Le contexte français s’inscrit par ailleurs dans un nouveau contexte international. Inutile de rappeler aux mêmes « indigénistes » que la diffusion du voile s’accompagne, depuis 1979, d’involutions de l’islam dans le monde musulman : avec son cortège de drames, de guerres civiles, d’expulsions des chrétiens, d’embastillements d’homosexuels ou pire, le refus de l’altérité et de la liberté de ne pas croire… De quoi décourager les espérances laïques.

Personne devant l’ambassade d’Iran

Souvent, la défense du voile accompagne l’abandon des solidarités internationalistes de la part de ceux qui se disent les héritiers de cette tradition de combats pour l’émancipation. Avec des rassemblements place de la République contre « l’islamophobie », mais personne devant l’ambassade d’Iran pour protester contre les lourdes peines d’emprisonnement infligées actuellement aux femmes qui veulent en finir avec la domination vestimentaire patriarcale. Et qui se soucie des femmes algériennes désireuses de profiter de l’élan démocratique pour faire reculer le port du voile ?

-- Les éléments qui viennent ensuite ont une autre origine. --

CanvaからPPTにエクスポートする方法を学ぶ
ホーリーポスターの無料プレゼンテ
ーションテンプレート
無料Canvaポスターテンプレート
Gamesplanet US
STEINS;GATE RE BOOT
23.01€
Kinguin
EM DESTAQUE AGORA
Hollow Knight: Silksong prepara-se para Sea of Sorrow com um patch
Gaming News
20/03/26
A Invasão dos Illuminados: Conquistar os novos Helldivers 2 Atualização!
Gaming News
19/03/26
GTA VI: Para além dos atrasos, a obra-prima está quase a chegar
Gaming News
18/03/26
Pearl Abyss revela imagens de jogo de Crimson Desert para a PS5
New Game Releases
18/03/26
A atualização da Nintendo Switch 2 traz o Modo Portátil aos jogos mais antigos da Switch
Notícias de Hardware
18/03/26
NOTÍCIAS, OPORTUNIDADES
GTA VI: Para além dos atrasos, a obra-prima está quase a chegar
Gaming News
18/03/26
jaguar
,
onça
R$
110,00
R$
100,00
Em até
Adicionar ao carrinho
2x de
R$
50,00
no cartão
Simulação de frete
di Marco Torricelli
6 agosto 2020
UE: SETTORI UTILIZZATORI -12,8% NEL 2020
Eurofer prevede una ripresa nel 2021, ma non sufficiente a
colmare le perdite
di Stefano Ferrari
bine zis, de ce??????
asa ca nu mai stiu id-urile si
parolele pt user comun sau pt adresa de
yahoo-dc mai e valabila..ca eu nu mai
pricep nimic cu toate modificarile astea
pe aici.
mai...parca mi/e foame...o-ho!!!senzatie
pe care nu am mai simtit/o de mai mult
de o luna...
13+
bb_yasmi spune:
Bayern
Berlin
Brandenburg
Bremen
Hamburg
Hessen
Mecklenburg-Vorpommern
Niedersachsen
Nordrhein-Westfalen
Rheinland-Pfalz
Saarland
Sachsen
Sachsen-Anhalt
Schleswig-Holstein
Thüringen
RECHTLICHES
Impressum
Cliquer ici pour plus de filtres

Ce que dit la défiance populaire vis-à-vis du voile islamique, c’est aussi la crainte que le voile ne symbolise autre chose : une régression pour les femmes dans une société où leur corps devient souvent une pancarte, comme le font les Femen. Au fond, qu’il annonce de profonds reculs dans l’histoire du droit des femmes. Ceci n’étant jamais acquis dès qu’il s’agit de la maîtrise de leur corps, comme le prouve le retour des débats autour de l’interdiction de l’avortement. Les Français le savent, comme le savent les demandeurs d’asile qui fuient ces pays, nulle part le port du voile n’accompagne une vitalité démocratique. On aurait tort d’ignorer cette légitime défiance tant le spectacle du monde est pour tous peu rassurant.

Didier Leschi est directeur général de l’Office français de l’immigration et de l’intégration. Ancien chef du bureau central des cultes au ministère de l’Intérieur, il est auteur de Misère(s) de l’Islam de France (Les Editions du Cerf, 2017).